Je suis tombé sur quelqu'un de super brillant, et là me semble être le problème : très intelligent, mais très dans l'esprit de saisie. Et du coup, au bout de quelques mois d'un travail où j'avais l'impression qu'on restait au bord du bain sans y aller, et où je me sentais en fait obligé de me conformer à ses propres besoins par rapport à sa conception du cadre thérapeutique, j'ai cessé d'y aller, quand après avoir fait une sesshin avec TOkuda, et eu un diagnostic en médecine chinoise de sa part, il m'a résumé en deux phrases l'état dans lequel j'étais, sauf que là la position thérapeutique me paraissait non ambigüe, et j'ai alors compris que je n'avais pas envie de suivre une thérapie où il fallait d'abord que je me plie au besoin du thérapeute, qu'il ne reconnaissait pas lui-même, où je sentais tout plein de normes dites et non dites liées à son cursus, une volonté de me maîtriser (normal, j'ai de la bouteille, donc de potentielles fortes résistances liées au fait d'une exigence et de peurs autres que celle du candide).
Pour dire, un jour il m'a dit que dans les réunions qu'il faisait avec ses collègues, en parlant de moi et d'un truc que je lui avait dit (à savoir que je payais le prix d'exister en le payant, ce qui l'avait fait bondir), ça les avait fait bien rire.
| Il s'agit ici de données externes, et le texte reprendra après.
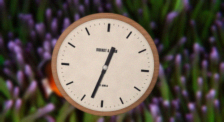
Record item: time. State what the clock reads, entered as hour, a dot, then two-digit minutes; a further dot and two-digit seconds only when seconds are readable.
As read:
12.33
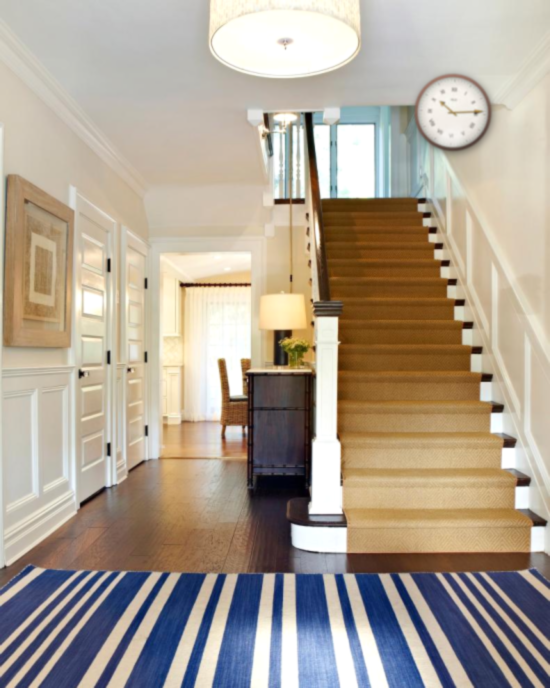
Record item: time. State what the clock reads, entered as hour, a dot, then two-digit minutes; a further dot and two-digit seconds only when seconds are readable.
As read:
10.14
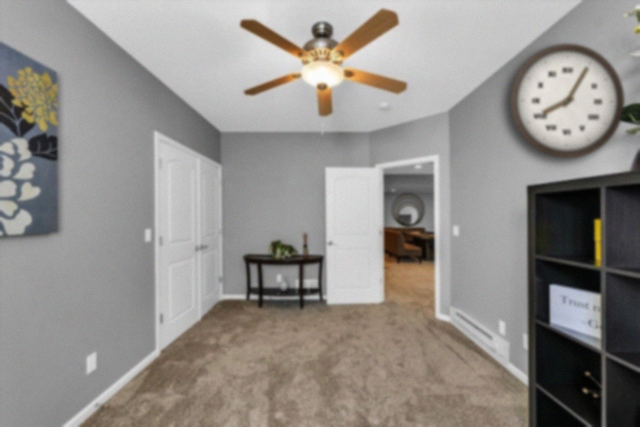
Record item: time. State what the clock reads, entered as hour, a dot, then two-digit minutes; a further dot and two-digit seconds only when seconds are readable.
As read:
8.05
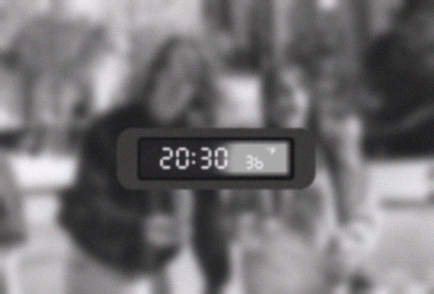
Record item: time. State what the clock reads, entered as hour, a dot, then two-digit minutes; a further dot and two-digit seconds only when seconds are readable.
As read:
20.30
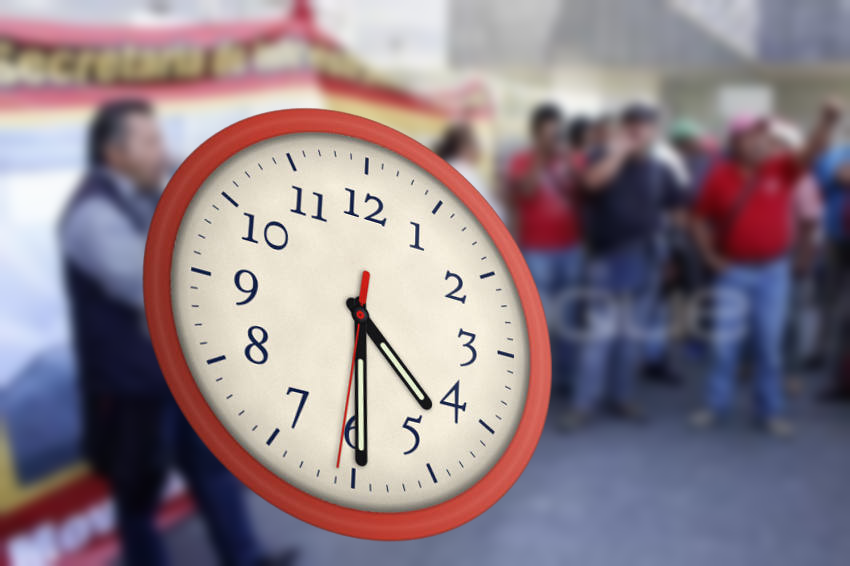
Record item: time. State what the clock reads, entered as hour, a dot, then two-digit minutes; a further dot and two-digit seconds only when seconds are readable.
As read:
4.29.31
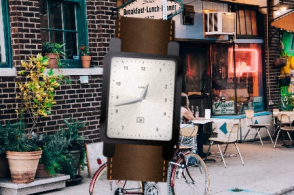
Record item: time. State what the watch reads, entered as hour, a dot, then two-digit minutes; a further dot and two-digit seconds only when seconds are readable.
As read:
12.42
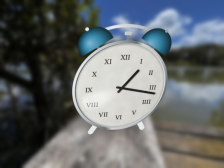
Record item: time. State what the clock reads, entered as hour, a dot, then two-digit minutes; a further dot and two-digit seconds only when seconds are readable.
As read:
1.17
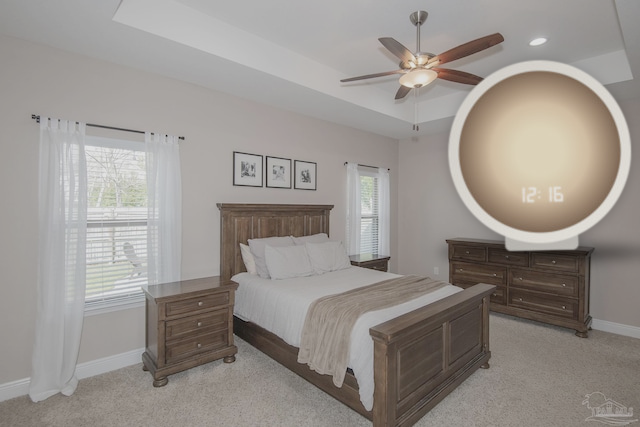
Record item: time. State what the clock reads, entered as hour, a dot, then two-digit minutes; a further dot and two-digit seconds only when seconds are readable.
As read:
12.16
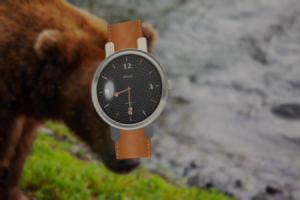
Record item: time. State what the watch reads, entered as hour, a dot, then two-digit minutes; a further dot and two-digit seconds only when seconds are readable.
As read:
8.30
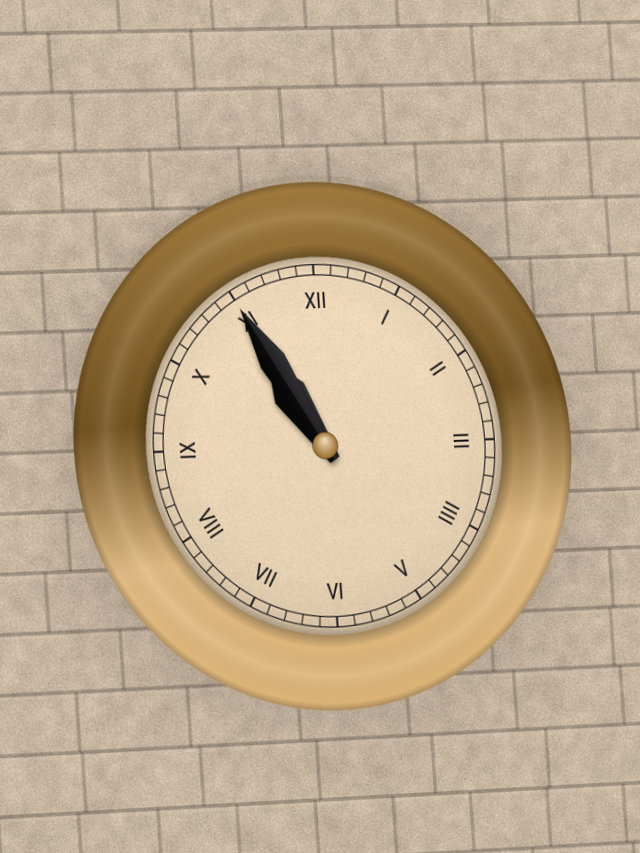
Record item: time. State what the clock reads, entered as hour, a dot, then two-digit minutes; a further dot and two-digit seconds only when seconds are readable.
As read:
10.55
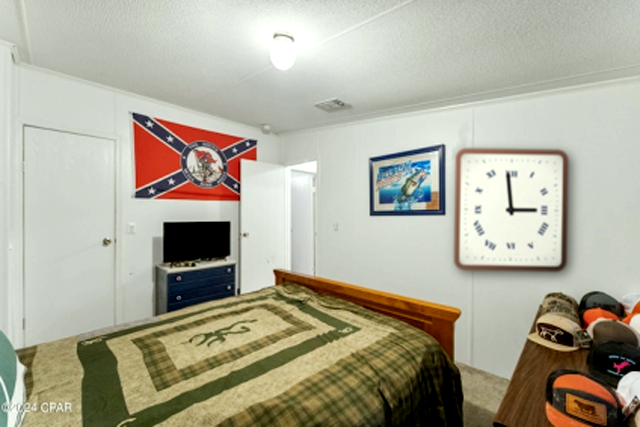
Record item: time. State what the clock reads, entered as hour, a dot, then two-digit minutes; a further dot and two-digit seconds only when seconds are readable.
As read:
2.59
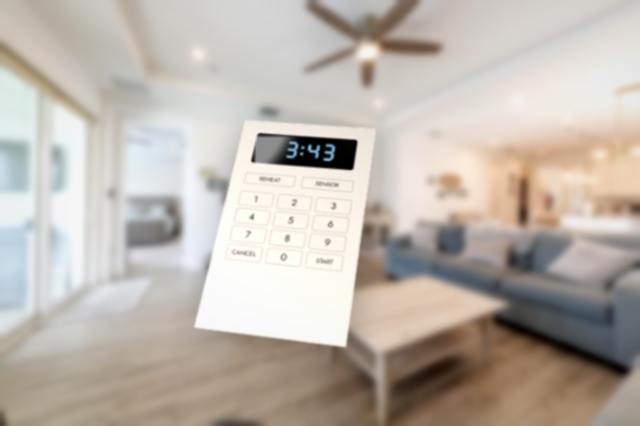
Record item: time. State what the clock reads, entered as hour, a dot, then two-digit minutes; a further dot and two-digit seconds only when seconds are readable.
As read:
3.43
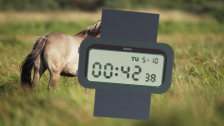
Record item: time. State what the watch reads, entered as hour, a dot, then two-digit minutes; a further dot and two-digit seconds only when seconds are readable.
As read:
0.42.38
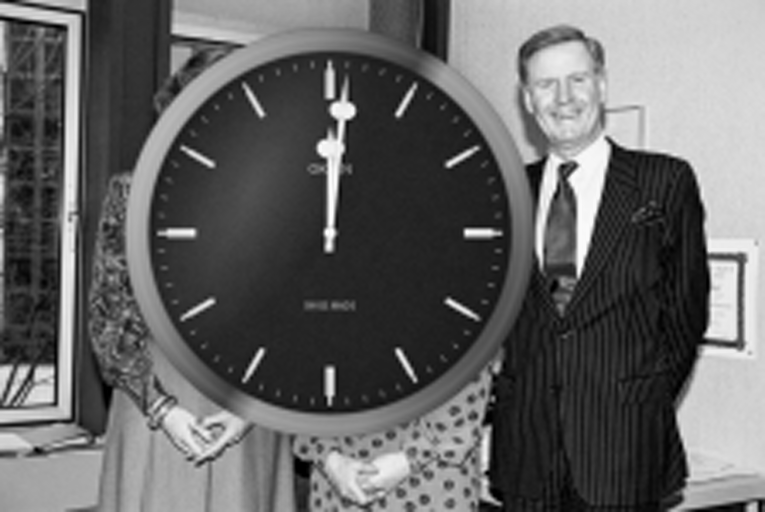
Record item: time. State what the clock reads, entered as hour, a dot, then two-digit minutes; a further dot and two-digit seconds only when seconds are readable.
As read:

Le tout dit en étant debout et passant derrière moi, et moi assis. Ce qui pour moi s'apparentait à une attitude de domination.
Et un jour il me parla de zen, qu'il a tenté, tentant de me faire comprendre qu'il avait vu les limites du truc, là où je pense qu'il n'a pas vu l'illimite du truc.
Le problème des TCC, c'est qu'à mon avis elles renforcent l'ego, et ne travaillent pas sur l'autre versant, celui de prendre un peu de distance avec celui-ci.
j'ai découvert que je n'avais pas envie qu'on me dise qui je suis, mais d'avoir un espace où l'on me laisse advenir, ce que j'ai trouvé avec un de ses collègues qui, lui, travaille en massage biodynamique. Ce qui à mon avis crée une profonde différente : on ne travaille pas à partir d'idées et de paroles, pas seulement, mais de la concrète expression de la pulsion. Cela fait toute la différence pour moi, et j'ai eu le sentiment de franchir un cap récemment avec ce thérapeute, dans la possibilité du maintien de la relation, là où je n'ai pu avec le thérapeute précédent, où je suis resté avec un goût amer, et en plus de la culpabilité d'avoir rompu la relation, et rien dit de tout cela. Mais je n'avais pas envie de payer 50 euros pour lui dire que je n'étais pas satisfait, ni continuer à se branler le kiki en tournant autour de ma névrose sans la travailler vraiment.
Bon, j'ai digressé, mais tout ça pour dire que les TCC, c'est bien, mais qu'il ne faut pas oublier que ça n'empèche pas qu'il faut aussi garder à l'esprit la non substantialité de notre petit ego chéri. Donc que quand on cause à quelqu'un de sa névrose, c'est bien d'en même temps observer que nos paroles sont le fruit de nos pensées qui sont le fruit d'un contact de nos organes des sens (mental compris) avec ce qui nous entoure, dont n'ont aucune valeur absolue, mais toujours relatives, reliées à un ensemble dynamique circonstanciel.
MAis l'expérience me montre que parfois seulement énoncer ce qu'on perçoit de cet ensemble dynamique lié à causes et conditions, a une action thérapeutique profonde dans le simple sens que la personne, alors, se situe dans cet ensemble parce qu'on l'énonce, le formule. On n'a rien fait, mais la personne peut se regarder dans le miroir, et se situer, et alors souvent elle trouve toute seule les réponses pour sortir de l'ornière.
Juste être là suffit parfois, sans rien faire de spécial. C'est bien plus fort que l'on ne croit.